Rectangular block for English Garden
    I did a mock up in EQ7 to show what I mean.  Strips are 2 " and you create a dark and a light side.  I caught myself adding the first light strip to the right instead of opposite the first dark a log cabin.  I went back to the book and checked  arrangement again.....this is correct.
    A setting strip will be added when the vertical piecing begins that will actually complete the log cabin look.   Not there I won't confuse the issue before hand.

    I went ahead and put in the cutting size measurements for reference in this photo that I used.     A block can "grow" and warp by strip piecing....
 ( butting one section to another against a long strip, sew,  and then cut) .   So I do cut the strips into the correct length before piecing to  be sure that the block is the correct will finish at 4 1/2" by 6".

   I am using floral fabrics....what else would you expect.  But I think this one would be a good design to play with in batiks or scraps---- as long as you pay attention to the value and get a dark and a light side.  And the proportions could be easily made larger or smaller according to the strip size you want to work with.
  Meanwhile, I have some blocks to piece and setting lengths to cut......and next time I will show the actual layout.  Happy stitching.

Thursday, January 8, 2015

Colorful cover for machine

  I had a few  string blocks tucked away.  They were odd sized.....4" by 6"....and I had no memory of why I made them.  It must have just been a little play time after seeing something similar somewhere.   So if I stole the idea from you.....let me know!
   So what to do with them?   Six in a row for a runner, two by two for a narrow banner?   I slept on it and came up with a 3 by 3 arrangement for a new throw cover for my sewing machine.

   My Janome has a wide end and a narrow end and the arm that stands above it for threading.....which makes a traditional slip cover awkward.  I settle for a throw type cover with string ties to keep the extra dust bunnies from nesting there.

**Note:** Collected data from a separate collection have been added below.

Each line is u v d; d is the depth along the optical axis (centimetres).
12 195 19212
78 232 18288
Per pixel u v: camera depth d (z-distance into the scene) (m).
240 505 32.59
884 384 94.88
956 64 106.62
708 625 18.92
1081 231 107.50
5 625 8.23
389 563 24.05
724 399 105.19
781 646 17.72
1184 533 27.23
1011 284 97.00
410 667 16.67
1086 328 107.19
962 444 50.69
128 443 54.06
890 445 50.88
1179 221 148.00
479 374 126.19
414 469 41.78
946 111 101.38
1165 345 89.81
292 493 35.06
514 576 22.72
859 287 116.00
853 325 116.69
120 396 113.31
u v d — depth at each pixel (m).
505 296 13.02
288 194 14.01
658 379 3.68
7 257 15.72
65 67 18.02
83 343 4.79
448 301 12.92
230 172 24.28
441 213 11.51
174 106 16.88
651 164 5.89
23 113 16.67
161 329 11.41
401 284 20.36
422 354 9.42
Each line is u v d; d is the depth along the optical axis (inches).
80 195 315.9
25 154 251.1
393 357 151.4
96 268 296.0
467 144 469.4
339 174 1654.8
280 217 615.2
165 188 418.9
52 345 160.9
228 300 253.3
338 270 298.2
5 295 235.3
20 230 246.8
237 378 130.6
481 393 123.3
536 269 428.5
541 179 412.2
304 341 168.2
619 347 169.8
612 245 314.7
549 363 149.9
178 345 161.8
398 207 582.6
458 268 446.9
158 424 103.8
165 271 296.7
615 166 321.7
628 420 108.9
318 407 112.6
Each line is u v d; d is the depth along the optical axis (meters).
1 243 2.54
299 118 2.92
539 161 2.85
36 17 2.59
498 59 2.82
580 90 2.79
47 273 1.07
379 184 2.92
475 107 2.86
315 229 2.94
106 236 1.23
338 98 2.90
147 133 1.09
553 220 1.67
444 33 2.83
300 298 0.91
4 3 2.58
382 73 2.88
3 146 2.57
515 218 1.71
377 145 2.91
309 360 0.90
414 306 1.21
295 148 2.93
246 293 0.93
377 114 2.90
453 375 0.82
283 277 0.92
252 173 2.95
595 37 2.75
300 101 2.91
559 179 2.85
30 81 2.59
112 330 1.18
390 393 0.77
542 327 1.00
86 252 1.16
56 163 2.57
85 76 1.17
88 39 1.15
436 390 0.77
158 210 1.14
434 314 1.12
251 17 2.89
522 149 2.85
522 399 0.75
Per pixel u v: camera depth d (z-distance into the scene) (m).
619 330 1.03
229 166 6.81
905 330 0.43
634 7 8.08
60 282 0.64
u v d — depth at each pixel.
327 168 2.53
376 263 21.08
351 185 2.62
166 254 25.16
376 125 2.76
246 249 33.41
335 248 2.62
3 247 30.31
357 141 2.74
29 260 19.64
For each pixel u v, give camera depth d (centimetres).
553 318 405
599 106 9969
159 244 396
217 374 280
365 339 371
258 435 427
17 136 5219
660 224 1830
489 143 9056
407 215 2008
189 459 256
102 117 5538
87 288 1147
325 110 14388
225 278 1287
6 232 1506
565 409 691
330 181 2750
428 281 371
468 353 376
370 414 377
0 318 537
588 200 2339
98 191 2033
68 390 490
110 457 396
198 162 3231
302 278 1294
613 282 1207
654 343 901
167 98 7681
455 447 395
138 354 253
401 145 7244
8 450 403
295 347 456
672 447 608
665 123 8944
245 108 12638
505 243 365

    I turned the 6 string blocks into spool blocks by adding strips on either side.  Then by adding a black strip to the top and bottom, the blocks finish off at 6" by 9".   A few spacer strips in leftover black and white prints---remember Easy Street Mystery from 2 years ago---were put in the center.   They cover the wide top of the machine and allowing the spools to be seen completely from the front or back.

  I love the color, I love the theme, I love a finished project that is useful!  So what have you got tucked away that needs to be used?  It's time to clean out some things.    And take a chocolate reward on a completed goal!  Happy stitching.

Monday, January 5, 2015

From the Inside Out

  I began this watercolor in September of last year.  The design is a little more graphic than I usually work with, and it is just starting to take shape here.
   My inspiration was a few lines of a  song heard at church.  I immediately saw the darkest parts of the heart being touched by light and turned into something of beauty.  So I needed a very  dark area to begin and allow it turn into a beautiful border area to surround the center.

 I worked from the center outward, which is seldom how I work.  Usually, I begin with the light area and that is rarely placed in the exact center.  Then I will establish a dark edge and merge the two values.  Creating the opposing corners on this one was different and a little more of a challenge for me.  That is why this one has been hanging around on the design wall for a while.  Yet a new year looming was a good reason to commit to it and get it done.

   It is quilted in the center with larger swirls and then large meandering in the border.   Those seam intersections are quite thick, so I really try to avoid them if possible.

  From the Inside Out
34 inches by 34 inches

First finish for 2015, first floral, too!  Let the new projects start.  Happy stitching.